Published in the Journal of Medical Internet Research, the study found that while patient education has typically focused on the benefits of electronic records, privacy concerns are what keep most from signing up.
That dynamic has the potential to make things complicated. When a patient decides not to share their records in that manner, costs can often increase, the study found. Medical errors and poorer health outcomes are also more common.
Still, privacy is a primary concern for many, and the authors suggest healthcare providers should prioritize education, letting patients know about the policies and security measures that have been put in place to protect that privacy.

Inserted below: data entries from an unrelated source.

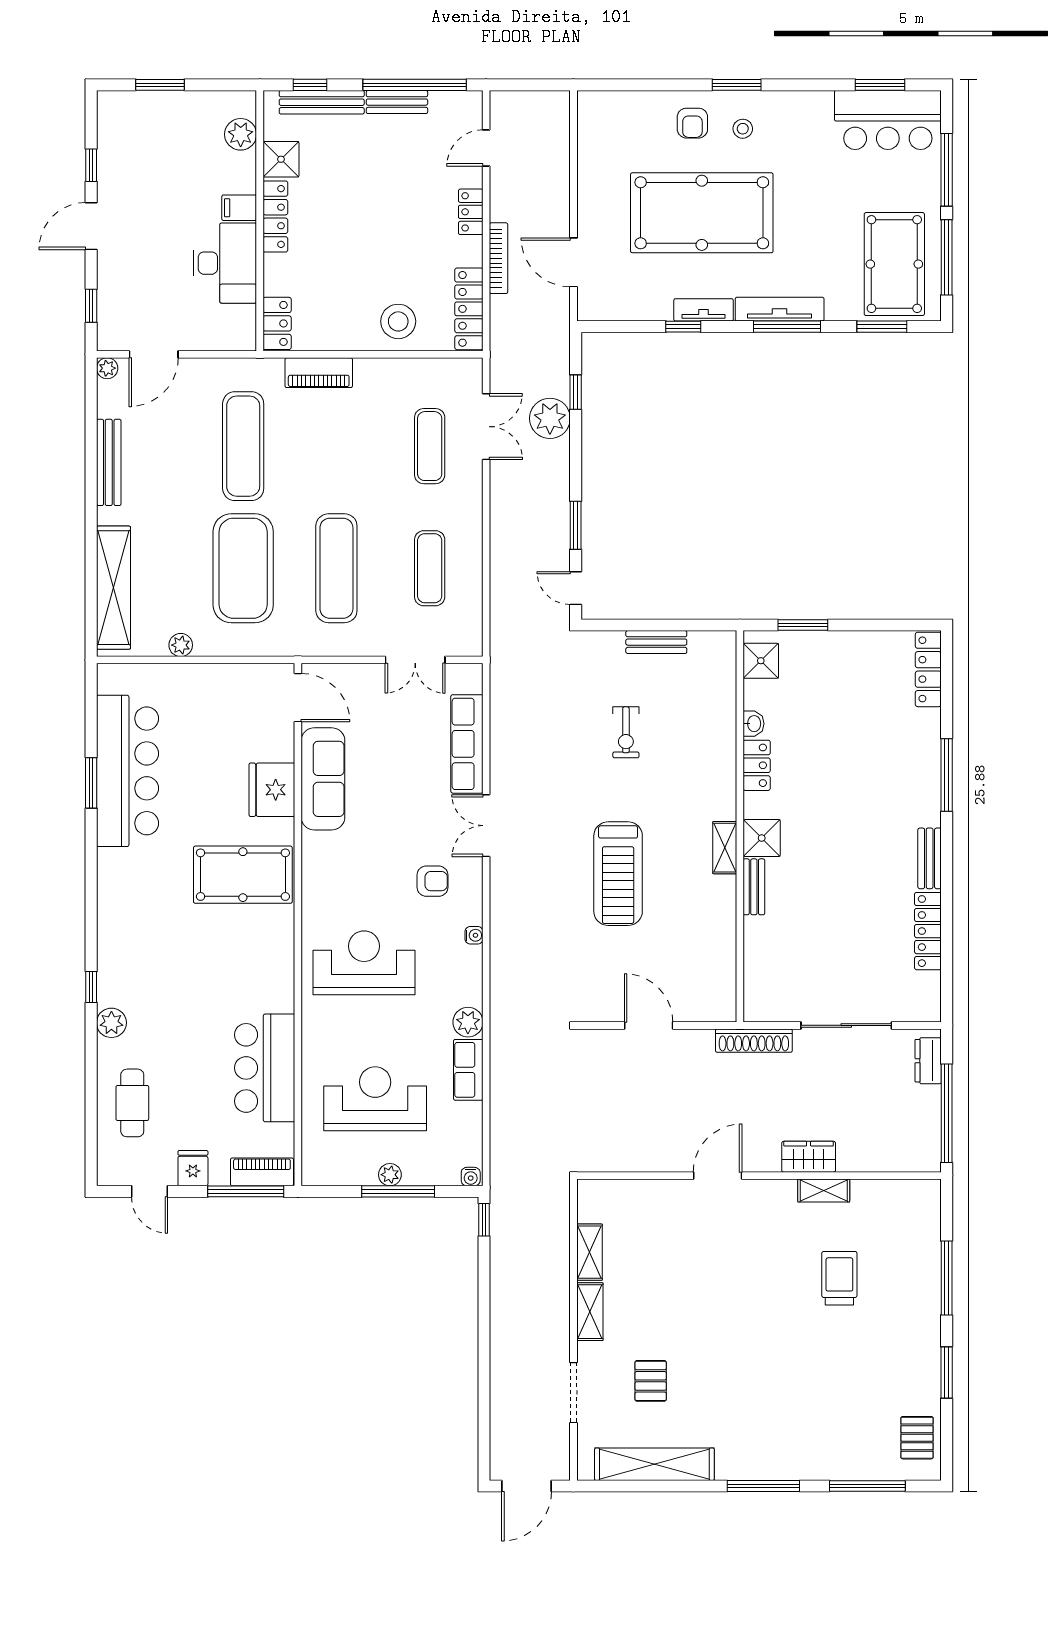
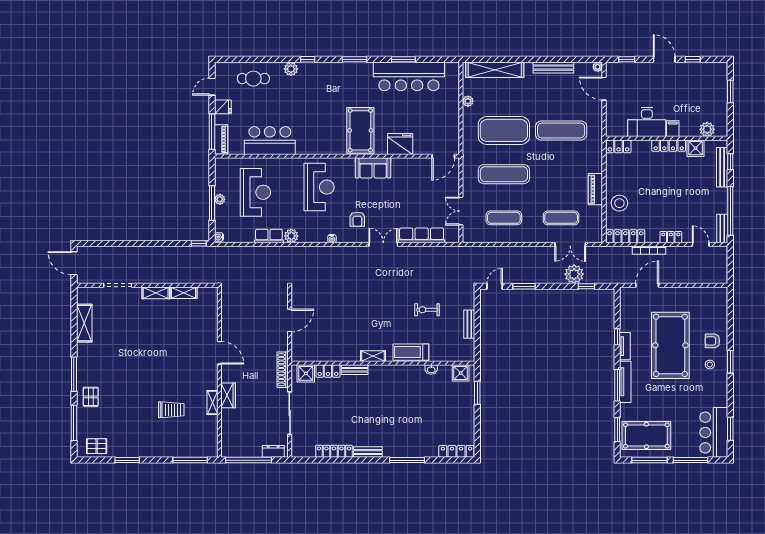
bench: (397, 102) -> (722, 228), moved
piano: (319, 373) -> (595, 189), moved
locker: (757, 765) -> (328, 371), moved
sofa: (323, 779) -> (373, 168), moved, width x0.73
shower: (762, 838) -> (306, 373), moved
treadmill: (618, 874) -> (411, 352), moved, width x0.73, depth x0.73
window: (91, 887) -> (355, 59), added
window: (947, 1278) -> (190, 460), moved
pallet: (651, 1381) -> (91, 397), moved, turned 90
shelving: (654, 1464) -> (84, 323), width x0.68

By making patients more aware of existing privacy policies and security measures, healthcare providers create an environment where patients are more likely to share their personal health information, and therefore are able to achieve cost and error reduction benefits, the researchers said.

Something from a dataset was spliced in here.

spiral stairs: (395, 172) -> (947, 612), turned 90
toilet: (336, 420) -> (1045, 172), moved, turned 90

The authors analyzed results of a nationwide health survey with more than 1,600 participants, which included questions about health conditions and lifestyles, as well as intention to share personal health information.
Beyond patient education, they found that educating healthcare providers is just as important. Physicians should grasp the importance of the relationships they have with the people who come to them for care, the authors wrote. When doctors involve patients more in decision-making processes, those patients will be more willing to see the benefits of sharing their medical records electronically.